A prominent Penrith businessman fears new traffic measures introduced by Cumbria County Council to aid social distancing could send some struggling town centre traders over the edge.

Dan Harding, who runs the award-winning Angel Lane Chippie and Sandgate Friery in the town centre, as well as the Foundry 34 restaurant, bar and hotel, warned the council's move to stop through traffic on the main road through the town centre from tomorrow will only make matters worse for businesses.

The measures are being implemented to allow enough room for people to obey social distancing guidelines ahead of the first weekend since many non-essential shops were allowed to reopen.

Mr Harding's shop in Angel Lane is due to reopen on Tuesday, with click-and-collect orders already offered from his other two businesses, but he admitted he is now having second thoughts.

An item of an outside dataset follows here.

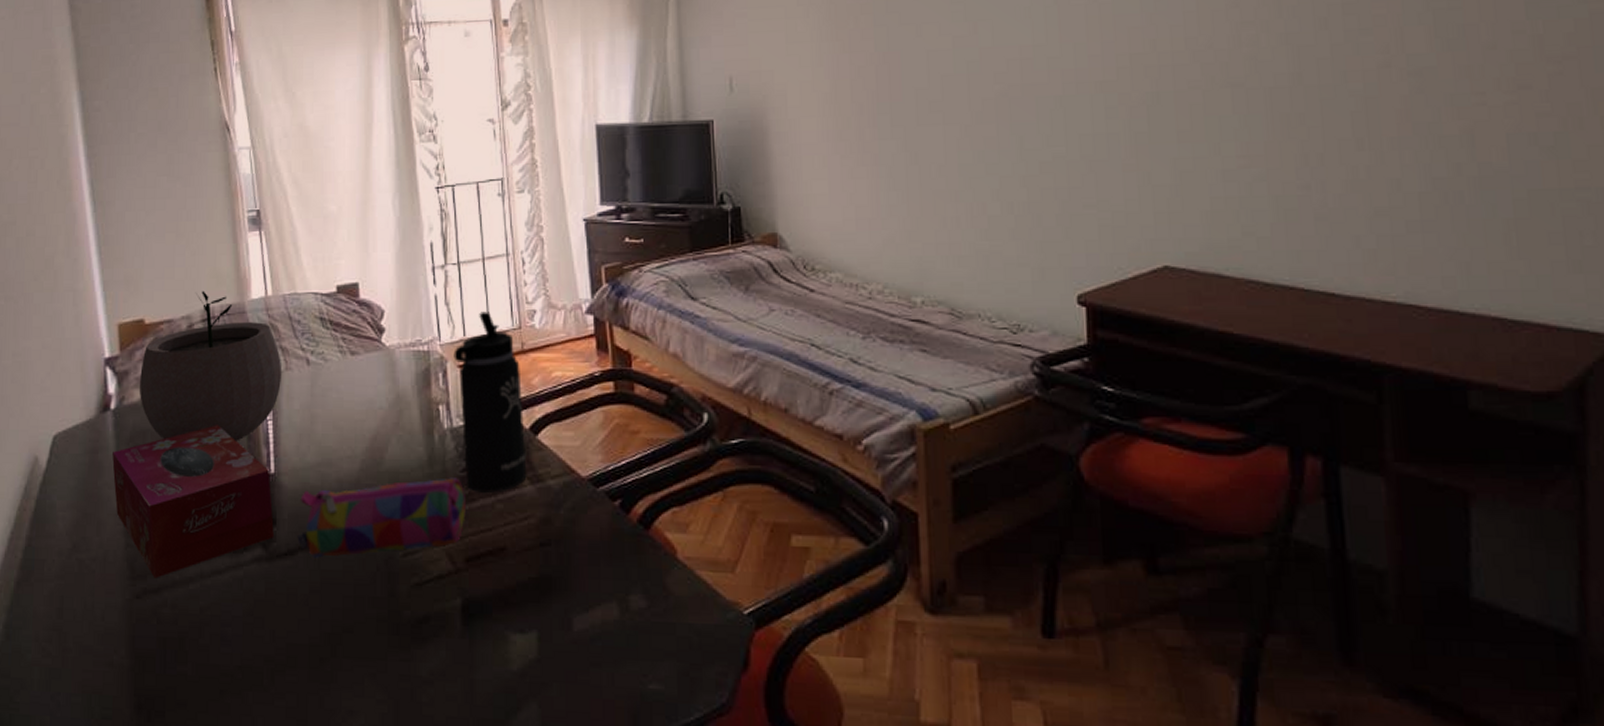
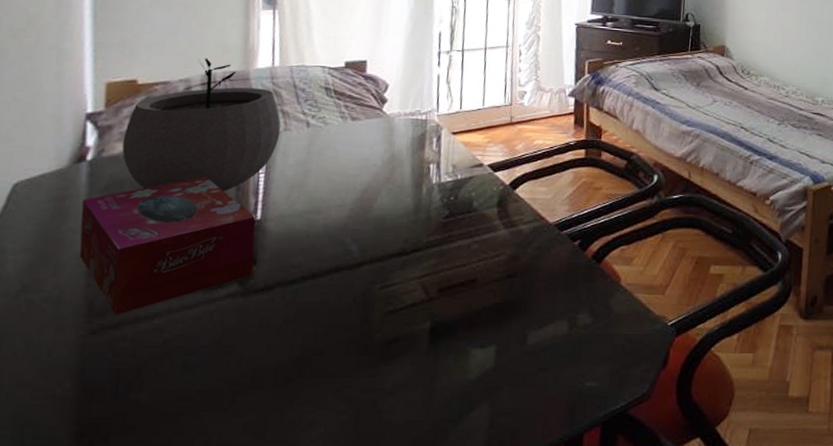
pencil case: present [297,477,466,558] -> none [276,223,445,292]
thermos bottle: present [453,312,527,493] -> none [447,90,508,235]

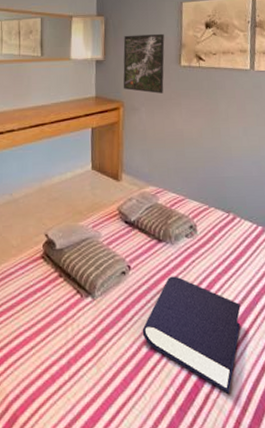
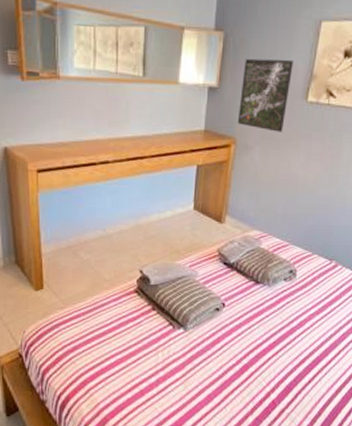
book: present [142,276,241,395] -> none [229,314,327,410]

“People are concerned that they are trying to reopen and they are already on a knife edge on whether they survive," he said.

“I think everybody appreciates the council wants to create some room for social distancing.

"I am strongly considering whether I bother reopening.

"The high street was suffering, there's no secret about that; COVID-19 is going to push that further and then the road closure is part of that to push a lot of businesses over the edge."

From tomorrow, the main route will be closed with restricted access via Sandgate and Burrowgate for deliveries, residents and disabled badge holders.

Southbound traffic will be stopped at the junction of Middlegate and Brunswick Road and, for northbound traffic, on King Street outside Lloyds Bank.

King Street will only be open for access from the junction with Old London Road.

On-street parking on Middlegate, Devonshire Street and King Street will be restricted to disabled bays and loading bays.

The diversion route for southbound traffic will be via Brunswick Road, Cromwell Road, Ullswater Road, the A66 and Bridge Lane and in the reverse direction for northbound traffic.

Mr Harding, who is also part of Penrith's Business Improvement District, questioned why a one-way system could not have been introduced on footpaths and said diverting traffic into Brunswick Road could lead to heavy congestion.

Helen Fearon, who is a county councillor for Penrith West, said: "I understand that the business community in Penrith may have some concerns regarding the new temporary measures.

"However, I’d like to reassure them that we will continue to work closely with them and support them to overcome any challenges the new measures may create."